I am a newer member of The Vineyard, having attended 5 months, and almost immediately loved the sermons our pastors were teaching, felt the presence of the Lord, and left with a yearning to experience endless more. When learning of the “Knowing Jesus and Making Him known” mission that the Vineyard had, I felt that I was finally at the “perfect” church. When my fiancé conveyed his comfort during services as well, it was not only a relief but confirmation that we were exactly where God was calling us to settle in.
There is great significance in the difference of being “at” the right church (as weekend warriors checking off the proverbial Sunday church attendance box on the “to-do” list of life), verses being “in” a church or a “church attendee.”
Being a newbee, coupled with my high social anxiety truly created quite the intense fear that has crippled me for years. But even more panic inducing was my imagined intimidation of other members’ spiritual growth and level of maturity in their journey with Christ!

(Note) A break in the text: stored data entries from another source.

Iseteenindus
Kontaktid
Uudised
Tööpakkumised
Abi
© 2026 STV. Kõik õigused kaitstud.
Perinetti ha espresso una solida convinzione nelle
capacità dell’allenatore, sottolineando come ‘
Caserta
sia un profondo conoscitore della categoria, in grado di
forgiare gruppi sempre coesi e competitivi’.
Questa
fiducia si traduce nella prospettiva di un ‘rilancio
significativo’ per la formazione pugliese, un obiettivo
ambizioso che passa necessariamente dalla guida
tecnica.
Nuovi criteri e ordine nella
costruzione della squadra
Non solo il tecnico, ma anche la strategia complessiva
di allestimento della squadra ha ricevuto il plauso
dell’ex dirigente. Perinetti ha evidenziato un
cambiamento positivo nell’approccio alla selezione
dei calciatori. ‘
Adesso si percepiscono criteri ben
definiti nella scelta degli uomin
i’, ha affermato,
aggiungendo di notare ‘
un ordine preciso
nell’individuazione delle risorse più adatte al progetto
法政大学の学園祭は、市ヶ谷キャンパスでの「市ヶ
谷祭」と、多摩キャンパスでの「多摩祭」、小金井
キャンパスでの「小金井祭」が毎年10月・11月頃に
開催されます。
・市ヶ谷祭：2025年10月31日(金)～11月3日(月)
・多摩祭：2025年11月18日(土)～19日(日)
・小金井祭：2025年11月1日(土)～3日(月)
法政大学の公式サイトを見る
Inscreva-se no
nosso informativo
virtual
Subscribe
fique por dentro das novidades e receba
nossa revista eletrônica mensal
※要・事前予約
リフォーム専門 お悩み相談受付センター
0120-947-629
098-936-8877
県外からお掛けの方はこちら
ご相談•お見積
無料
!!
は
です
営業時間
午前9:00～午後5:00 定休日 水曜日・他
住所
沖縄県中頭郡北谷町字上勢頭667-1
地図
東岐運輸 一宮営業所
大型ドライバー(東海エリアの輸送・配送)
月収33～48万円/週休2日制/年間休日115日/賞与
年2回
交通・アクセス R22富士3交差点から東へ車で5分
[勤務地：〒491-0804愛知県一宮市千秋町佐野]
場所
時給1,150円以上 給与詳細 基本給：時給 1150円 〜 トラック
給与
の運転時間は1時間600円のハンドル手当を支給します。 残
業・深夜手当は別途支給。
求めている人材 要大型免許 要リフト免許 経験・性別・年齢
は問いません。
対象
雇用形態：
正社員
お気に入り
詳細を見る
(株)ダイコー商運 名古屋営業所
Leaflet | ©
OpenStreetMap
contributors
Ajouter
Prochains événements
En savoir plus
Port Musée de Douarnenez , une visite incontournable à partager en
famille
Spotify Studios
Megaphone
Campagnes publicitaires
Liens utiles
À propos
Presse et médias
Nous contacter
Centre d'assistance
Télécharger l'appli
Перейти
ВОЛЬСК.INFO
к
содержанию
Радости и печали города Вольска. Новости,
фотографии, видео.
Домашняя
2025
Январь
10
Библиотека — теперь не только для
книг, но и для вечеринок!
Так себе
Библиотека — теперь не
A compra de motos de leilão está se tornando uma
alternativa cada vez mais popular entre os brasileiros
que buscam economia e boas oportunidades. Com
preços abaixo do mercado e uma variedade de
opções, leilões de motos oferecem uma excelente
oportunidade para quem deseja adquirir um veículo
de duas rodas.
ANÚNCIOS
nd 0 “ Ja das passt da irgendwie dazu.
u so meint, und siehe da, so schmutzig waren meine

My own perception, in regards to potential participation in a Core Group, was one flooded with thoughts of not measuring up, complete deficit in my lack of knowledge of the Bible, and incomplete in regards to significant contribution to other more seasoned believers.
Where had my courage run off to and why all the overwhelming emotions of insecurity? I found myself, flawed yet forgiven, faced with this formative decision ahead. I prayed for the Holy Spirits assistance and found myself on the website the following morning saying “YES” to the still small voice.
Small/ Core groups serve several purposes. Community normally happens, or begins, in small groups of some sort, including Core Groups that meet in our homes. However it is organized and participated in, believers intentionally put other things aside in order to be together, because life change happens via relationship.
It’s time we MOVE PEOPLE FROM SITTING IN ROWS TO SITTING IN CIRCLES.
Small groups can become agents of both individual and community change when they are organized around, bathed in, and focused on living out the gospel together. When we are honest, open, and vulnerable with one another, there is opportunity to bear one another’s burdens (Gal. 6:2) and spur one another on to love and good deeds (Heb. 10:24).
When we preach the gospel to one another in close-knit community, there is spiritual growth that changes us individually and as a whole. We begin to position ourselves with an outward focus and encourage gospel transformation in the communities outside the church walls.
As much as I love gathering with the whole of the church for worship, there is something powerfully unique about an intimate gathering around a living room that forces us to think differently than when we are during our time of preaching. Small groups, in fact, are where much of the theology taught in our pulpits begins to be fleshed out in conversation and action.
In my own experience i have found that firstly, my group has been established as a safe space, a place where the weary can come and be refreshed, the weak can be made strong, and the doubtful can walk away hopeful.
Secondly, we Keep each other accountable. Small groups welcome deep discussions. We spend a portion sharing prayer requests and praying as a whole for anyone in need. Our group discussion always points us to God’s Word.
Small group participation spurs and encourage members to take their Christian journey even a step deeper… enabling access to Vineyard’s individual ministry teams and help bridge the gap that involvement in the ministries creates. This helped me feel instantly connected on a personal basis, part of the inner workings of our church and truly comfortable and at home in our church family.
Its time to set some goals, cast some vision, and work towards a greater participation in group life—move people from sitting in rows to sitting in circles to see better life transformation. My yearning to feel part-of, for the sense of family, and the fellowship that groups foster was surely calling my name long ago.
I felt the ever so gentle tug God had upon my heart to begin serving others, resulting in bravely seeking a Connect Card after a period of reflection and prayer (Connect Cards are a great way to stay in communication w/ our church). I’m now a part of the Hospitality team also, as I have a heart for welcoming others and making everyone feel at home as a greeter. I’ve never experienced such natural ease in my ability to be sincere, genuine, and fully transparent. I finally can be myself, created perfectly in Christ’s image.
Thanks for reading this. What are your thoughts?